Sounds like this condo tower may get going. Down from 35 to 20 stories but more likely to happen at that level. One Nash Square sound like it will happen. 82 units and ground floor retail.
https://www.bizjournals.com/triangle/news/2025/07/23/alchemy-properties-nash-square-tower-raleigh.html
This is kind of a bummer. It’s also surprising that removing the rentals makes it more doable, when almost everything else being built (in towers) is rentals. HOWEVER, I’m glad that this empty lot will be gone soon and more development is coming to downtown.
Also, sad to read that they couldn’t make it work with the old Berkley building, and it will be coming down to make way for an entrance to a parking deck ![]()
20 floors/82 units? Luxury indeed - those are going to be some pretty big units!
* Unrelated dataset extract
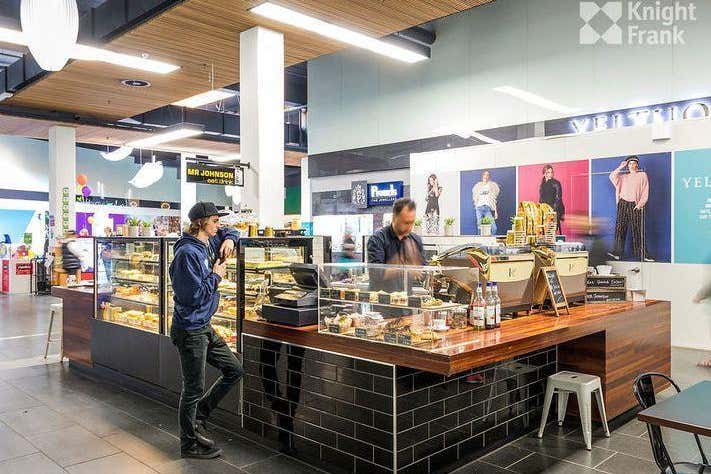
The image size is (711, 474). What are the coordinates of `chair` in the screenshot? It's located at (641, 395).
This is definitely better than a building with apartments or an empty lot like it is now.
Uhhhhhh the sheer size of this footprint indicates they’re planning to demo not one but two historic/old buildings on that stretch. WTF is this???
EDIT: The article doesn’t seem to indicate this, only mentions demo of the Berkley building (which is still enough to piss me off), but the render makes the base seem absurdly large - probably not even close to what it will look like. That said, since these are condos, do we expect the floor-to-ceiling height to be larger than the usual apartment building? (in other words, could this now 20-story building still end up closer to the 300 ft range?? Of course I’m annoyed by the height reduction, as seems to be the case with literally every single damn building ever proposed in this god forsaken city, but perhaps it won’t end up losing too much height if they keep the ceilings taller since these are for-sale condos and not just rentals)
Doesn’t look like much today, but underneath all the garbage there’s a really cool old exterior hidden.
82 units in a 20 story building. Those are some big units! They will start at $795k. Interested to see how the market absorbs them.
After some googling it looks like the building is the old Raleigh Times building, used from 1920-1955, and then remodeled in the 60s or 70s to what it is now. No clue what’s left underneath the current façade.
Wish it were taller of course, but that is quite nice looking, and I think swapping apartments for condos is a win. Not enough condos downtown IMO.
At one time, Scott Crawford was going to open a tavern in this building. I don’t remember what caused it to fall through. Anyone recall?
Q&A from Walter Magazine a lonnnng time ago (right before Crawford and Son’s opened)
EDIT: Found another article. I guess it was supposed to open in 2015
Still waiting, Scott!
It does look wider, but hopefully that’s just an error in the rendering. Per imaps, the developer doesn’t own anything to the other side of the Berkeley building.